John Linton
.....and uniquely so and only in Australia.
I have been struggling to find some way of making ADSL1 services more appealing to customers as the inexorable increase in the percentage of ADSL2 to ADSL1 applications continues to reduce the number of new/churn ADSL1 applications we receive each day and the HSPA applications are moving in a similar direction. We have tried many different things to 'promote' new and churn ADSL1 business but have, largely, been unsuccessful in doing that. We have a cross over situation where we would very much like to grow our ADSL1 user base in those exchanges that are not already equipped with ADSL2 capabilities to ensure that our smaller PoPs have enough usage to allow us to increase the capabilities faster than we can by just adding ADSL2 users.
When we first made ADSL2 available (July 2006) there was not much movement in the relative percentages of the two services ordered each day - around 10% in the first 2 months moving to 15% by December that year. Over 2007 the percentage increased to around 25% and then through 2008 it progressively climbed to around 40%+. Two months into 2009 the percentage of ADSL1 applications has dropped to less than 40% of all broadband applications and will obviously continue to fall. While the 'net' application intake is not falling - it is continuing to slowly grow (excluding the HSPA contributions) - the falling 'contribution' from ADSL1 is something we would like to see slowed.
Part of that decline is, of course, because of Telstra's ADSL2 offerings on so many more exchanges and also their aggressive, a person less kind than me might say predatory, "special offer" campaigns on all their older ADSL2 exchanges.
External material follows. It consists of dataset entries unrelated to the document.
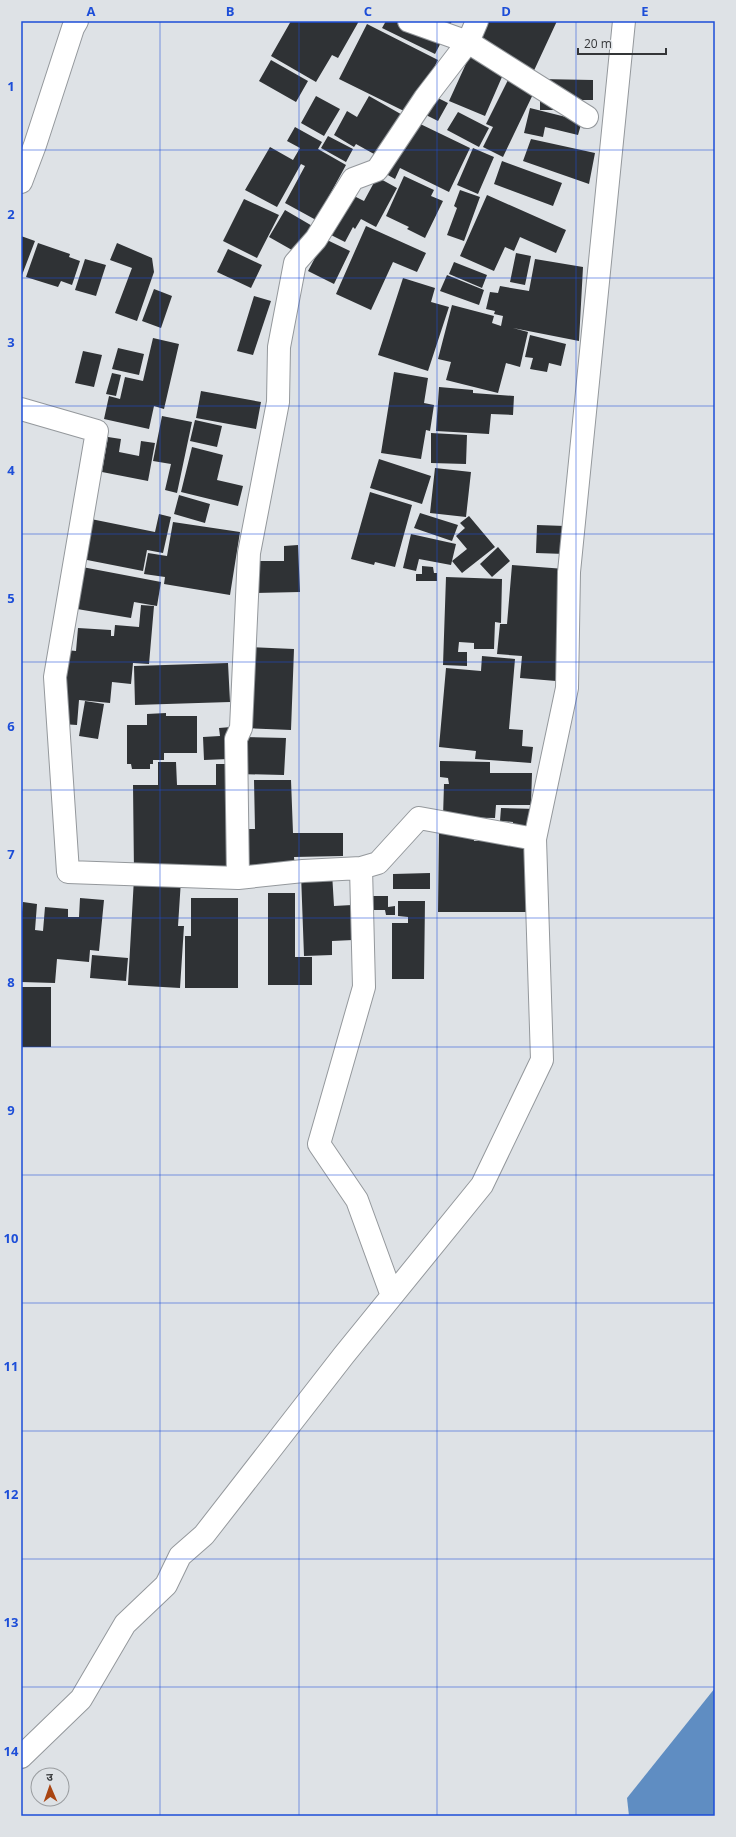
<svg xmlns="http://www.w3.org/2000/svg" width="736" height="1837" font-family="'Open Sans','Noto Sans Devanagari',sans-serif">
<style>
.water{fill:#5f8dc2}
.building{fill:#2f3235}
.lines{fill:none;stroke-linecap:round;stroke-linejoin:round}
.street-casing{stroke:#94989c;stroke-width:24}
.street{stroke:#fff;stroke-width:22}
.grid{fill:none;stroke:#1d4ed8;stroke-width:1;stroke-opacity:0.55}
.neatline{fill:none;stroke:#1d4ed8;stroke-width:1.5}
.grid-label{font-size:13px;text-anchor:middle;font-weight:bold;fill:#1d4ed8}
</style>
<rect width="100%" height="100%" fill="#dee2e6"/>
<!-- water -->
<path class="water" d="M715,1688V1816H629L627,1798Z"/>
<!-- building -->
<path class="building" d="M291,21H359L338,58L332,55L316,82L271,56Z
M386,21H452L435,54L382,28Z
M480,21H557L531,77L468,48Z
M367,24L438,60L410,114L339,79Z
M470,55L505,70L485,116L449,101Z
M271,60L308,81L296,102L259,81Z
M510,76L536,88L503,157L483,147L493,127L486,124Z
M540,79L593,80V100H573V110H540Z
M316,96L340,109L324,136L301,123Z
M369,96L406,117L383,159L356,144L354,147L334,135L347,111L357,117Z
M436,97L448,103L438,121L426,115Z
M530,108L582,121L578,135L545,127L543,137L524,133Z
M458,112L489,128L479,147L447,130Z
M412,120L470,148L449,192L400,168L395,179L386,174Z
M295,127L322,142L318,149L346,165L316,220L285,203L305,166L301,164L277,207L245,190L270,147L293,160L300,148L287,141Z
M328,136L353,149L346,162L321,148Z
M531,139L595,153L589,184L523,161Z
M473,148L494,157L478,194L457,185Z
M502,161L562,183L553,206L494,184Z
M404,176L434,190L431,196L443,201L425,238L407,229L409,227L386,216Z
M377,177L397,188L376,227L361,219L355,229L353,227L345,242L327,233L338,212L344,215L354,196L364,201Z
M460,190L480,197L464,241L447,235L457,208L454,206Z
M487,195L566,230L556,253L520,237L514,251L505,247L494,271L460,256Z
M244,199L279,215L257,258L223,241Z
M285,210L314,227L299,254L269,237Z
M366,226L426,253L417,272L393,262L371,310L336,294Z
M21,236L35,241L22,275L21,274Z
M325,239L350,251L334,284L308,271Z
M38,243L70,254L69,257L80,261L72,285L61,281L58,287L26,277Z
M117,243L152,258L154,272L137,321L115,313L132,268L110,260Z
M228,249L262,265L251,288L217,272Z
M516,253L531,256L525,285L510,282Z
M85,259L106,265L96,296L75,290Z
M535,259L583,267L579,341L513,328L528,332L520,367L506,363L498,393L446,380L451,362L438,359L452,305L494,316L492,323L501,326L503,316L494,314L495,311L486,309L490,292L498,293L500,286L529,291Z
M454,262L487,275L482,288L449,274Z
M447,275L484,290L479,305L440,291Z
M403,278L435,288L431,302L449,307L428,371L378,355Z
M154,289L172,296L161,328L142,321Z
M254,296L271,301L253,355L237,351Z
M530,335L566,344L561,366L549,363L547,372L530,369L533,358L525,357Z
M153,338L179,344L164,409L154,406L149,429L104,419L109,396L120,399L125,377L143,381Z
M118,348L144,354L139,375L112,369Z
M83,351L102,355L94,387L75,383Z
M394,372L428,378L424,403L434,405L430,431L426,430L421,459L381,453Z
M112,373L121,375L116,396L106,394Z
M439,387L473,390V393L514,396L513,415L491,414L489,434L436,431Z
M201,391L261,402L256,429L196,418Z
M162,416L192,422L177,493L165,490L171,464L153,461Z
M195,420L222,426L217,447L190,441Z
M431,433L467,435L466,464L431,463Z
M108,437L121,439L119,452L139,456L141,441L155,443L148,481L102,472Z
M192,447L223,455L217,480L243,486L238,506L181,492Z
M379,459L431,476L422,504L370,488Z
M435,468L471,472L466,517L430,513Z
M370,492L412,505L395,567L375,562L374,565L351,559Z
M179,495L210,504L205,523L174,514Z
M420,513L458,525L452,541L414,528Z
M159,514L171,517L163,553L147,550L143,571L82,559L91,519L155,532Z
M469,516L495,547L462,573L452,561L467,549L456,536L465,528L460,523Z
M173,522L240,532L230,595L164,584L165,577L144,574L148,553L167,556Z
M537,525L565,526V554L536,553Z
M411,534L456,544L451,565L419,559L416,571L403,568Z
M298,545L300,592L255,593L254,561H284V546Z
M498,547L510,561L492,577L480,564Z
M512,565L565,569L556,681L520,678L522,656L497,654L500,624H507Z
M77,566L161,582L157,606L134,602L131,618L77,609L80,594L72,592Z
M422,566L433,567L434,573H437V581H416V574H422Z
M446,577L502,579L501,623L495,622L494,649H474V643L459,642L458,652H467V666L443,665Z
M141,605L154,606L149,664L133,663L131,684L112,682L110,703L79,700L77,725L61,724L66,650L76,651L78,628L111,630V636H114L115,625L139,627Z
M248,647L294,649L291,730L244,728Z
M482,656L515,659L509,729L523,730L522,746L533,747L531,763L475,759L476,751L439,747L446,668L481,671Z
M228,663L230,702L135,705L134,666Z
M85,701L104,704L98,739L79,736Z
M166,713V716H197V753H164V760H153V764H150V769H132L131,764H127V725H147V714Z
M231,727L229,759L204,760L203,737L220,736L219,728Z
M239,737L286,738L284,775L238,774Z
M440,761L490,762V773H532L531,805H496L495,818L443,817L444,784H449L448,778L440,777Z
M158,762H176L177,785H216V764H235V873H134L133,785H158Z
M254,780H291L293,833H343V856L294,857L295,869L240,870V829H255Z
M501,808L537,809L536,829L513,828V822L500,821Z
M439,829H473L474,841H531V912H438Z
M332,873L334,906L352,905L353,940L332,941V955L304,956L301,874Z
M430,873V889H393V874Z
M134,878L181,880L178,926H184L180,988L128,985Z
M268,893H295V957H312V985H268Z
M371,896H388V907L395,906V915H386L385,910H371Z
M80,898L104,900L99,951L90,950L89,962L57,959L55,983L21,982V922L23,902L37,904L35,930L43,931L45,907L68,909V917H79Z
M191,898H238V988H185V936H191Z
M398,901H425L424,979H392V923H408V917L398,916Z
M92,955L128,958L126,981L90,978Z
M21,987H51V1047H21Z"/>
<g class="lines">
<defs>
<path id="street" d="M409,21L468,42L587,117
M21,182L35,145L73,28L77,21
M21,409L97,431L55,677L68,872L238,878L303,871L361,868L378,863L419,818L535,839L542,1060L482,1185L344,1355L204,1535L180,1556L166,1585L125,1624L81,1699L21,1757
M535,839L567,688L569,572L624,21
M361,868L364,987L319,1144L357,1200L392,1296
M238,878L236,739L241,728L249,553L278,402L279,347L295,263L316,239L353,179L377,170L425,98L468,42L477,21"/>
</defs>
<!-- street casing -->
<use href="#street" class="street-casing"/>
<!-- street -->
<use href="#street" class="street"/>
</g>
<!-- grid -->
<path class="grid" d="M160,21V1816M299,21V1816M437,21V1816M576,21V1816M21,150H715M21,278H715M21,406H715M21,534H715M21,662H715M21,790H715M21,918H715M21,1047H715M21,1175H715M21,1303H715M21,1431H715M21,1559H715M21,1687H715"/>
<!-- border -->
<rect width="736" height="1837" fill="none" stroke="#dee2e6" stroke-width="44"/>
<!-- north arrow -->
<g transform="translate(50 1787) rotate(358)"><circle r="19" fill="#dee2e6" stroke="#9a9da0"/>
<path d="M0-3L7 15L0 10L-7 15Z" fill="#a94512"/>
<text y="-6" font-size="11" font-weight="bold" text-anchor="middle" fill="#343638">उ</text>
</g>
<!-- scale -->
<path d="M578 48v6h88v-6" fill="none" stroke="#343638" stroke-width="2"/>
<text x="584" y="48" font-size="12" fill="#343638" stroke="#dee2e6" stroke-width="3" paint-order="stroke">20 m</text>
<rect x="22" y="22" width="692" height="1793" class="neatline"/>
<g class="grid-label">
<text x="91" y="16">A</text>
<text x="230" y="16">B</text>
<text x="368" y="16">C</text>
<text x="506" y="16">D</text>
<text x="645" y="16">E</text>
<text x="11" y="91">1</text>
<text x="11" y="219">2</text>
<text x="11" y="347">3</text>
<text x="11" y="475">4</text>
<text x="11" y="603">5</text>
<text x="11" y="731">6</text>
<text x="11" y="859">7</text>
<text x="11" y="987">8</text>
<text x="11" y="1115">9</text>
<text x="11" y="1243">10</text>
<text x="11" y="1371">11</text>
<text x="11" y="1499">12</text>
<text x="11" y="1627">13</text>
<text x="11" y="1756">14</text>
</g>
</svg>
With El Sol's resignation yesterday there is, I suppose, some hope that his replacement will not regard wholesale customers in the same way (parasites) but any change in that attitude, assuming it happened, will not see any change for at lest twelve months in which time Telstra will continue to 'plunder' other ISP's ADSL1 user bases. Part would be the wider general acceptance of ADSL2 and the obvious
advantage of 'independent' ADSL2 pricing over Telstra's ADSL1 pricing.
And that's the major problem.
Even a tiny company like Exetel can buy wholesale an ADSL2 service at 50% of the cost of a Telstra 1500/256 service and at less than 30% of a Telstra 8192/384 ADSL1 service. Obviously companies larger than Exetel, or with their own ADSL2 networks, can 'buy' ADSL2 services at much lower costs than Exetel. This makes a mockery of setting sensible pricing for ADSL1 and ADSL2 services for Exetel because the slower service costs more for us to buy than the faster service. Something that I think must be unique in the history of commerce.
This is further complicated by HSPA which, as it becomes generally faster and generally cheaper, provides another faster service at lower cost than ADSL1. Because of current costs it isn't a sensible replacement for all ADSL1 users but it is both faster and lower cost for current 256/64 and 512/128 ADSL1 users and over the coming 12 months will present a very real alternative.
I have been looking at how to make more sense of the Exetel ADSL1 plans/prices for some time and especially over the past two days since I returned to Australia. No matter what I try and manipulate the basic stumbling block remains that the Telstra Wholesale prices for the base monthly connection are so much higher than an ADSL2 service there is no solution that I can see. Exetel definitely is not going to abandon its current ADSL1 users by making no further efforts to improve the ADSL1 service offerings and plans but the Telstra Wholesale pricing is impossible to get past.
With the use of hind sight it is obvious that Exetel should never have offered an ADSL1 service in the first place - but that isn't very helpful to anybody now - at the time it seemed to be the right thing to do. Until HSPA becomes a viable ADSL1 replacement we need to make our ADSL1 plans more attractive than they currently are. For most/almost all customers this means lower prices. It has defied any mental efforts that i have put in to thinking through this issue and I still can't see how ADSL1 can be made more attractive than it is. As far as I can see Exetel offers the lowest ADSL1 prices from any realistic provider and also offers more 'add ons' than any other supplier.
So if anyone has any 'break through' ideas on how to make ADSL1 more attractive I would welcome the input - I've reached the mental equivalent of a 5 meter thick brick wall that is a 1,000 meters high.